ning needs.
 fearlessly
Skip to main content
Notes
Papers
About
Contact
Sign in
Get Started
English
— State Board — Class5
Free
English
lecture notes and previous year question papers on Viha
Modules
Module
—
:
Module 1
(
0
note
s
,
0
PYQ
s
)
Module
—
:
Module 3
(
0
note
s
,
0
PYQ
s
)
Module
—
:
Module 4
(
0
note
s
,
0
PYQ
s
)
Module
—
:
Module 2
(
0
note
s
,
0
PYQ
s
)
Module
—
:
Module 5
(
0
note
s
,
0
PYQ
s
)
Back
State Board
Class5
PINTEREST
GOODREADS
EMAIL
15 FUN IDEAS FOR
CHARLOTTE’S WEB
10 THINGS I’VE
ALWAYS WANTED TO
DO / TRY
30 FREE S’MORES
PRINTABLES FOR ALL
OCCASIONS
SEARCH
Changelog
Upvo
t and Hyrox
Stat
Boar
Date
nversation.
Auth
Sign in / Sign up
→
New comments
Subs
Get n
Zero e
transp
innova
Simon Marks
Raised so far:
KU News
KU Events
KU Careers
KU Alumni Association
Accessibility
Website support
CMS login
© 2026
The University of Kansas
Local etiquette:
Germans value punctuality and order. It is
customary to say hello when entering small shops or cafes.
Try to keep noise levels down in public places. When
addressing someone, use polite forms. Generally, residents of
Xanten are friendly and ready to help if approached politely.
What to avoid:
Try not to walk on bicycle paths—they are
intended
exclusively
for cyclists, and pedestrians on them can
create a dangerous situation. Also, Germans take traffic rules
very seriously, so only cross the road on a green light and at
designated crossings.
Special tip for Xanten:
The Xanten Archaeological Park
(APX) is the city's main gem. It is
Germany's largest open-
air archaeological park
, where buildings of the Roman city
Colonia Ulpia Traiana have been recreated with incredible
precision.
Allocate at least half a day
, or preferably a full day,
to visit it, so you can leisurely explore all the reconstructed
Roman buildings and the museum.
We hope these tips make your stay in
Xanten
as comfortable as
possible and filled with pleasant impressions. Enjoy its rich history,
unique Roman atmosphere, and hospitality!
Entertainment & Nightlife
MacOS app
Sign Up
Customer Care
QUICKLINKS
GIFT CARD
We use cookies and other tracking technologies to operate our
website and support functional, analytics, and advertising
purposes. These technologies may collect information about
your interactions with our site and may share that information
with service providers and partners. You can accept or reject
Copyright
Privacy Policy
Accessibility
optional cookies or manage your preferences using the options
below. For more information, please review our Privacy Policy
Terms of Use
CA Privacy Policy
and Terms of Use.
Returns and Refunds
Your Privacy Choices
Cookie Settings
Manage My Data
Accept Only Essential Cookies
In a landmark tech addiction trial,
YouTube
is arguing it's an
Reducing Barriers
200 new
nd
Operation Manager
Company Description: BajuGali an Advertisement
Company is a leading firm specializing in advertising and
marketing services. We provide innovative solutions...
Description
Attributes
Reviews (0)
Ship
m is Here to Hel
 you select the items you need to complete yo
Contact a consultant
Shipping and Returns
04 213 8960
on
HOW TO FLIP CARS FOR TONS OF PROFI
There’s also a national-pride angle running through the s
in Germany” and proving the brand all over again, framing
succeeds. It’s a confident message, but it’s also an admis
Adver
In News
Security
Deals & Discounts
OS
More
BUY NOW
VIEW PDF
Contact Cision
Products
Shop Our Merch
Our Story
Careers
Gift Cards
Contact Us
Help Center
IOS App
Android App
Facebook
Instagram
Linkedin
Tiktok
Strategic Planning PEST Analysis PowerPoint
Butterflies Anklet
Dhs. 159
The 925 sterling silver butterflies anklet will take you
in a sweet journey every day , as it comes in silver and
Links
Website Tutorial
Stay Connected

**Your instructions:** Copy out all of the lines above, keeping every character, space, and line break the same.

**Exercise response:**
ning needs.
 fearlessly
Skip to main content
Notes
Papers
About
Contact
Sign in
Get Started
English
— State Board — Class5
Free
English
lecture notes and previous year question papers on Viha
Modules
Module
—
:
Module 1
(
0
note
s
,
0
PYQ
s
)
Module
—
:
Module 3
(
0
note
s
,
0
PYQ
s
)
Module
—
:
Module 4
(
0
note
s
,
0
PYQ
s
)
Module
—
:
Module 2
(
0
note
s
,
0
PYQ
s
)
Module
—
:
Module 5
(
0
note
s
,
0
PYQ
s
)
Back
State Board
Class5
PINTEREST
GOODREADS
EMAIL
15 FUN IDEAS FOR
CHARLOTTE’S WEB
10 THINGS I’VE
ALWAYS WANTED TO
DO / TRY
30 FREE S’MORES
PRINTABLES FOR ALL
OCCASIONS
SEARCH
Changelog
Upvo
t and Hyrox
Stat
Boar
Date
nversation.
Auth
Sign in / Sign up
→
New comments
Subs
Get n
Zero e
transp
innova
Simon Marks
Raised so far:
KU News
KU Events
KU Careers
KU Alumni Association
Accessibility
Website support
CMS login
© 2026
The University of Kansas
Local etiquette:
Germans value punctuality and order. It is
customary to say hello when entering small shops or cafes.
Try to keep noise levels down in public places. When
addressing someone, use polite forms. Generally, residents of
Xanten are friendly and ready to help if approached politely.
What to avoid:
Try not to walk on bicycle paths—they are
intended
exclusively
for cyclists, and pedestrians on them can
create a dangerous situation. Also, Germans take traffic rules
very seriously, so only cross the road on a green light and at
designated crossings.
Special tip for Xanten:
The Xanten Archaeological Park
(APX) is the city's main gem. It is
Germany's largest open-
air archaeological park
, where buildings of the Roman city
Colonia Ulpia Traiana have been recreated with incredible
precision.
Allocate at least half a day
, or preferably a full day,
to visit it, so you can leisurely explore all the reconstructed
Roman buildings and the museum.
We hope these tips make your stay in
Xanten
as comfortable as
possible and filled with pleasant impressions. Enjoy its rich history,
unique Roman atmosphere, and hospitality!
Entertainment & Nightlife
MacOS app
Sign Up
Customer Care
QUICKLINKS
GIFT CARD
We use cookies and other tracking technologies to operate our
website and support functional, analytics, and advertising
purposes. These technologies may collect information about
your interactions with our site and may share that information
with service providers and partners. You can accept or reject
Copyright
Privacy Policy
Accessibility
optional cookies or manage your preferences using the options
below. For more information, please review our Privacy Policy
Terms of Use
CA Privacy Policy
and Terms of Use.
Returns and Refunds
Your Privacy Choices
Cookie Settings
Manage My Data
Accept Only Essential Cookies
In a landmark tech addiction trial,
YouTube
is arguing it's an
Reducing Barriers
200 new
nd
Operation Manager
Company Description: BajuGali an Advertisement
Company is a leading firm specializing in advertising and
marketing services. We provide innovative solutions...
Description
Attributes
Reviews (0)
Ship
m is Here to Hel
 you select the items you need to complete yo
Contact a consultant
Shipping and Returns
04 213 8960
on
HOW TO FLIP CARS FOR TONS OF PROFI
There’s also a national-pride angle running through the s
in Germany” and proving the brand all over again, framing
succeeds. It’s a confident message, but it’s also an admis
Adver
In News
Security
Deals & Discounts
OS
More
BUY NOW
VIEW PDF
Contact Cision
Products
Shop Our Merch
Our Story
Careers
Gift Cards
Contact Us
Help Center
IOS App
Android App
Facebook
Instagram
Linkedin
Tiktok
Strategic Planning PEST Analysis PowerPoint
Butterflies Anklet
Dhs. 159
The 925 sterling silver butterflies anklet will take you
in a sweet journey every day , as it comes in silver and
Links
Website Tutorial
Stay Connected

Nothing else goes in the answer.